Meta-analyse over ouderlijk conflict na scheiding

Een meta-analyse over ouderlijk conflict, opvoedgedrag en het welzijn van kinderen in gescheiden gezinnen

Wereldwijd maken veel kinderen de scheiding van hun ouders mee. Deze kinderen hebben een verhoogde kans op verscheidene psychosociale problemen vergeleken met kinderen van wie de ouders bij elkaar zijn. Echter, er zijn ook grote verschillen tussen kinderen van gescheiden ouders: de een kampt met verschillende problemen, terwijl een ander nauwelijks problemen ervaart. Het doel van deze meta-analyse was om op basis van een groot aantal eerder uitgevoerde studies, vast te stellen welke gezinsprocessen die genoemde verschillen in het functioneren van kinderen na een scheiding kunnen verklaren.

Op basis van 115 eerdere wetenschappelijke studies bleek dat conflicten tussen ouders en verschillende opvoedgedragingen significant samenhangen met het welzijn van kinderen na een scheiding. Zo vergroten ouderlijke conflicten, afwijzend opvoeden van ouders, opdringerige controle door ouders, rolvervaging tussen ouder en kind (zoals kinderen betrekken in het ouderlijk systeem of hen in een ouderrol plaatsen) en ook ouder-kind conflicten de kans op internaliserende en externaliserende problemen in kinderen na scheiding. Internaliserende problemen zijn naar binnen gericht, zoals angst en depressieve gevoelens. Externaliserende problemen zijn naar buiten gericht, zoals agressie en opstandig gedrag. Hoewel ouderlijke conflicten en negatieve opvoeding samenhangen met méér problemen, verkleinen opvoedgedragingen zoals ouderlijk steun/warmte, het bieden van structuur en een positieve ouder-kind relatiekwaliteit juist de kans op problemen bij kinderen na scheiding.

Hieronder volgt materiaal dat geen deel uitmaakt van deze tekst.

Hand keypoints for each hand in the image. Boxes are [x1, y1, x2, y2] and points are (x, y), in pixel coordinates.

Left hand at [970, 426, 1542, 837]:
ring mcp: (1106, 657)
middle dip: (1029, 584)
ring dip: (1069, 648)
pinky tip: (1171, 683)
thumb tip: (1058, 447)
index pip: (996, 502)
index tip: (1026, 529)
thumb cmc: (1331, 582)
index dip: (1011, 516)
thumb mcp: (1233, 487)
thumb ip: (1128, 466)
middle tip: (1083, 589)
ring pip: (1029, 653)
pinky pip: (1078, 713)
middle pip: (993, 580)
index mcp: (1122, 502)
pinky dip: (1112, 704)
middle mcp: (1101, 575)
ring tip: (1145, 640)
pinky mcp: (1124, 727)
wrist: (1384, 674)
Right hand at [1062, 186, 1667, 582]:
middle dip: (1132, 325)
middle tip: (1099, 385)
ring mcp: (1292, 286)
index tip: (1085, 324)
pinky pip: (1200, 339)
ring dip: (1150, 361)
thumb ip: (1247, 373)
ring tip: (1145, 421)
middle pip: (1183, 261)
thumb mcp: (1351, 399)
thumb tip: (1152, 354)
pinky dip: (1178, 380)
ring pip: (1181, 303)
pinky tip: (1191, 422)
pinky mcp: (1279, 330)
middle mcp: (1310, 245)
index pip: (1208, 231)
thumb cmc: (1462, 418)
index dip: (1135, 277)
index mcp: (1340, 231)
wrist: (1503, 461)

Bovendien vonden we dat naast het directe effect van ouderlijk conflict op het welzijn van kinderen na scheiding, opvoeding een rol speelt in dit verband. Dat wil zeggen dat meer conflicten tussen ouders na een scheiding over het algemeen samengaat met meer negatieve opvoeding en minder positieve opvoeding richting kinderen, wat vervolgens weer samenhangt met meer problemen bij kinderen. Zo wordt de negatieve impact van ouderlijke conflicten na scheiding op het psychosociaal welzijn van kinderen deels verklaard door de opvoedkwaliteit van ouders. Het lijkt er dus op dat door conflicten met hun ex-partners, ouders minder goed in staat zijn kwalitatief goed op te blijven voeden. Daarnaast lieten de resultaten een sterkere impact zien van negatieve opvoedgedragingen vergeleken met een gebrek aan positieve opvoeding. Kinderen lijken dus meer last te hebben van deze negatieve opvoedgedragingen dan het uitblijven van positieve opvoedgedragingen. Tot slot bleek rolvervaging tussen ouder en kind een bijzonder risico te zijn van ouderlijke conflicten na een scheiding.

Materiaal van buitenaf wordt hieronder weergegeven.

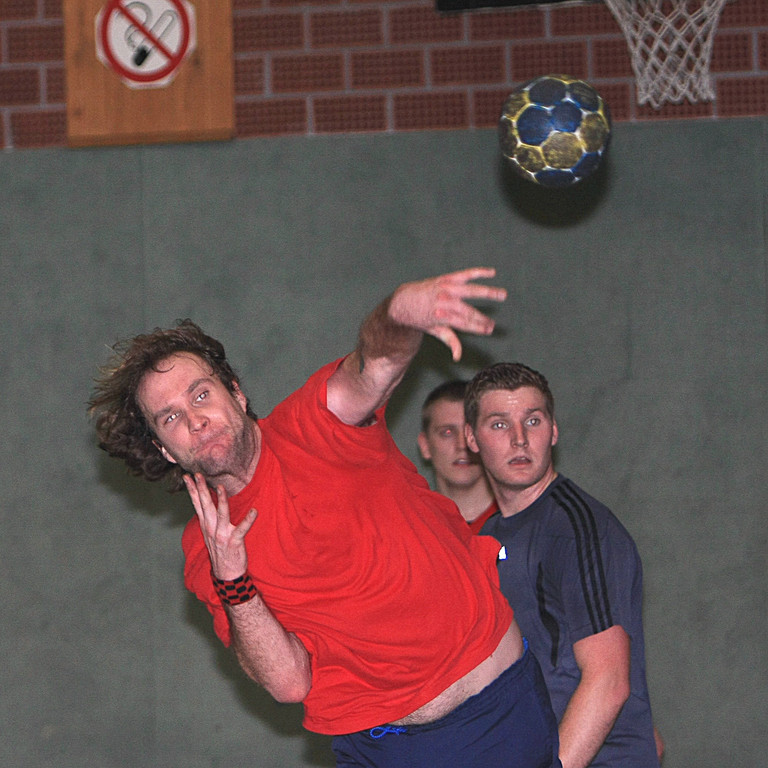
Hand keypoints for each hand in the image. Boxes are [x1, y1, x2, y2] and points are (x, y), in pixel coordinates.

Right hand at [184, 473, 257, 580]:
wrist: (226, 573)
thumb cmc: (220, 549)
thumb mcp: (210, 532)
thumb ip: (208, 517)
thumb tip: (206, 501)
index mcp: (206, 525)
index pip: (197, 504)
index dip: (192, 490)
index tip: (187, 476)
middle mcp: (211, 528)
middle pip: (205, 505)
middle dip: (201, 489)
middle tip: (197, 475)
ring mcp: (222, 535)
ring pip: (221, 514)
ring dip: (221, 500)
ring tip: (220, 486)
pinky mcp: (234, 542)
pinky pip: (242, 529)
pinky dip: (248, 520)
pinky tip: (254, 511)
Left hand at [388, 267, 506, 360]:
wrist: (404, 301)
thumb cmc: (421, 319)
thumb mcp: (434, 331)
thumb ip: (449, 341)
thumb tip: (457, 358)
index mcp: (441, 316)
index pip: (464, 323)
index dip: (477, 327)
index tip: (489, 330)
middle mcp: (444, 301)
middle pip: (468, 311)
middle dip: (482, 318)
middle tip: (494, 325)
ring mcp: (446, 288)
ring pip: (471, 290)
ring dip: (489, 292)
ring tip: (503, 295)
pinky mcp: (447, 278)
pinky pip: (466, 274)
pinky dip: (479, 272)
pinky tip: (492, 273)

Belangrijke conclusies op basis van deze studie:

  • Ouderlijke conflicten na scheiding werken ook door in opvoeding van ouders, wat vervolgens samenhangt met het welzijn van kinderen.
  • Negatieve opvoeding heeft een grotere impact dan een gebrek aan positieve opvoeding na scheiding: 'bad is stronger than good’.
  • Kinderen en jongeren met gescheiden ouders zouden mogelijk gebaat zijn wanneer ouders werken aan het voorkomen en verminderen van ouderlijke conflicten in combinatie met de verbetering van hun opvoedingsvaardigheden.

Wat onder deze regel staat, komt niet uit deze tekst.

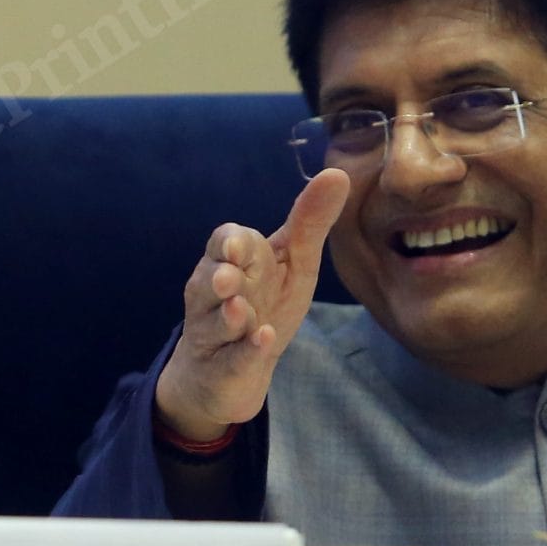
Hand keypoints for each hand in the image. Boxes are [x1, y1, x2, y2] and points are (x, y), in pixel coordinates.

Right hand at [153, 169, 348, 441]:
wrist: (228, 372)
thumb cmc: (262, 305)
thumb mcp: (292, 264)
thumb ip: (309, 222)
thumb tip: (337, 173)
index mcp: (231, 262)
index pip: (224, 243)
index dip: (229, 244)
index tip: (239, 246)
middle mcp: (213, 293)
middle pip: (208, 280)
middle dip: (218, 277)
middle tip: (229, 278)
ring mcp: (214, 331)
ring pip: (214, 320)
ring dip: (227, 315)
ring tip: (239, 311)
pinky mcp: (223, 366)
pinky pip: (232, 358)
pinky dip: (245, 350)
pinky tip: (261, 340)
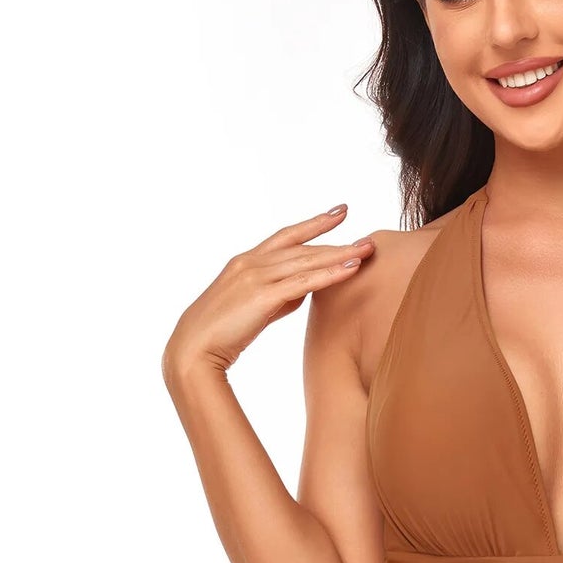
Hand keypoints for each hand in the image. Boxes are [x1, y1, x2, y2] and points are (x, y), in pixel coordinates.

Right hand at [162, 201, 376, 382]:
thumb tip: (304, 291)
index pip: (286, 236)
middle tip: (368, 236)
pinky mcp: (262, 296)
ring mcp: (256, 277)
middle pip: (302, 247)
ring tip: (367, 250)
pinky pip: (304, 282)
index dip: (314, 224)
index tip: (339, 213)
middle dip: (336, 239)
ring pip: (306, 261)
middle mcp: (251, 263)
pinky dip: (330, 274)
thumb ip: (279, 296)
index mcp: (246, 262)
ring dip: (339, 254)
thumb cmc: (223, 332)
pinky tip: (352, 269)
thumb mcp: (254, 307)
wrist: (194, 349)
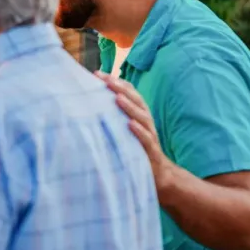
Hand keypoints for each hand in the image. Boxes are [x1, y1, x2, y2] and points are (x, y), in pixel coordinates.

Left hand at [96, 72, 176, 193]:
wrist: (160, 175)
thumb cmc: (136, 149)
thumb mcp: (124, 131)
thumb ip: (113, 118)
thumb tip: (89, 105)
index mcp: (139, 114)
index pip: (129, 93)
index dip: (116, 82)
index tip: (97, 74)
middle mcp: (146, 122)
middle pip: (136, 100)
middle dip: (121, 88)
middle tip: (106, 79)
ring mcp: (150, 136)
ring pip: (142, 117)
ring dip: (130, 106)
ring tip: (117, 96)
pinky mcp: (152, 152)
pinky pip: (146, 140)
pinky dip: (139, 131)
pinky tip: (130, 124)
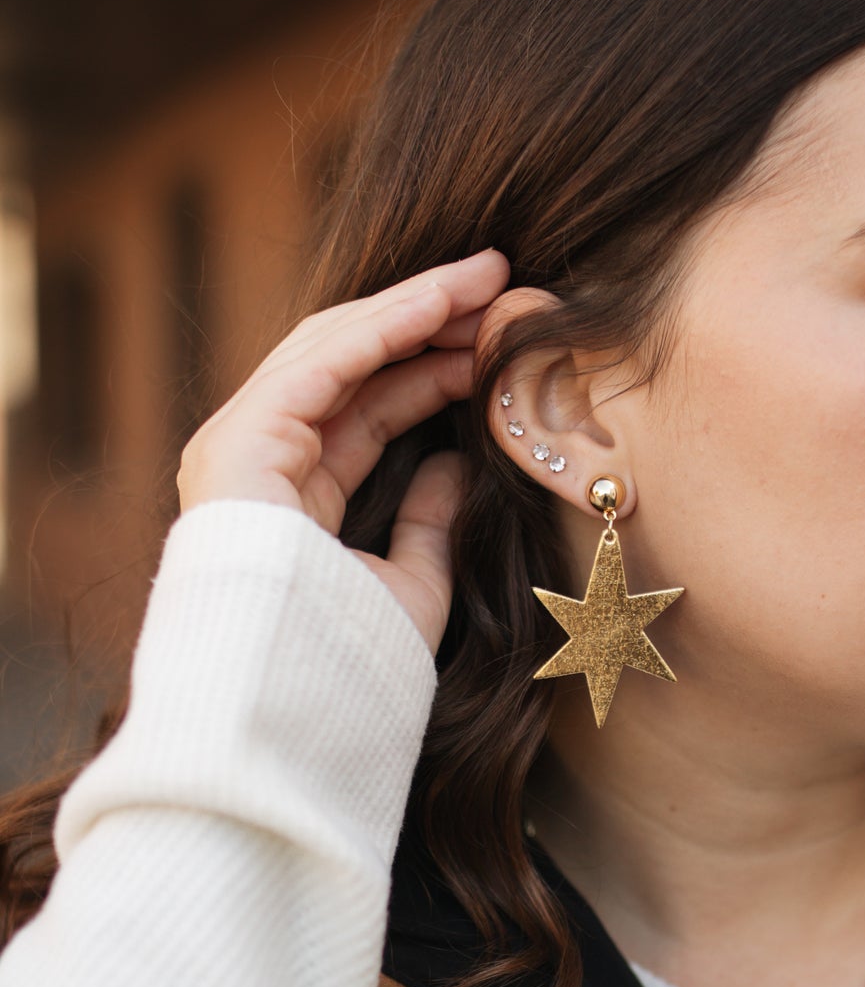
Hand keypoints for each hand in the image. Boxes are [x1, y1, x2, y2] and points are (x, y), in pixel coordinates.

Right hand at [176, 249, 509, 653]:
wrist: (299, 709)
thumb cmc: (354, 667)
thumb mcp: (413, 586)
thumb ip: (431, 525)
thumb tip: (459, 466)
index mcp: (295, 499)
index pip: (370, 408)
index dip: (435, 368)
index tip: (499, 340)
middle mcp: (261, 463)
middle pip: (353, 367)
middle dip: (429, 322)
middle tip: (503, 284)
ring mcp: (241, 448)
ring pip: (336, 349)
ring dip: (416, 308)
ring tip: (490, 277)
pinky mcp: (238, 442)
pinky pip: (321, 363)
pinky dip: (386, 325)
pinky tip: (446, 299)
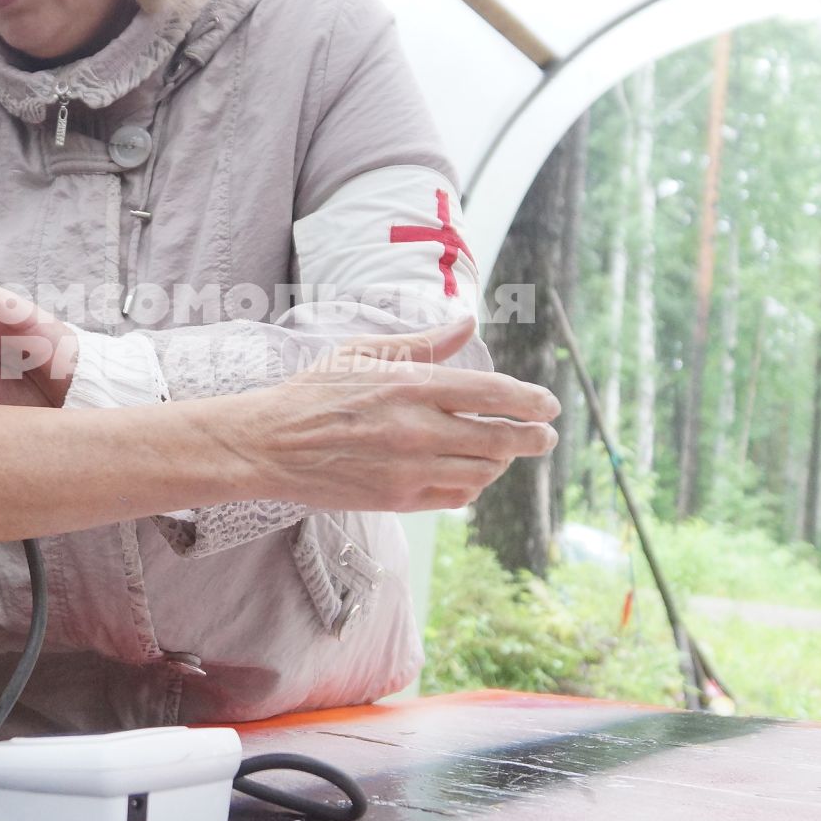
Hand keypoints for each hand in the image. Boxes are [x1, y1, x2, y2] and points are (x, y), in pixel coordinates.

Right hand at [239, 318, 560, 510]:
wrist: (271, 444)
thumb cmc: (315, 392)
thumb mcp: (364, 352)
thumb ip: (423, 342)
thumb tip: (466, 321)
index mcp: (411, 385)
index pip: (493, 394)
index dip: (530, 401)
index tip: (549, 406)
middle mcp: (417, 429)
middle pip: (499, 439)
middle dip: (532, 438)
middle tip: (546, 437)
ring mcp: (409, 468)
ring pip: (482, 471)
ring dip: (501, 462)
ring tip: (504, 453)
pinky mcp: (398, 499)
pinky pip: (455, 496)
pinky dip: (472, 485)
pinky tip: (471, 473)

Volledige (Engelstalige) artikel

van Dijk, R., van der Valk, I. E., Dekovic, M., & Branje, S. J. (2020). A meta-analysis on interparental conflict, parenting, and child adjustment in divorced families: Examining mediation using meta-analytic structural equation models. Clinical Psychology Review, 79, 101861.     

Nederlandse bewerking van het artikel

van Dijk, R., van der Valk, I.E., Dekovic, M. & Branje, S.J.T. (2020). Meta-analyse van directe en indirecte associaties tussen ouderlijke conflicten, opvoedingsgedrag en psychosociale problemen van kinderen na een scheiding. Tijdschrift Kinder- & Jeugdpsychotherapie, 47(2), 218-252.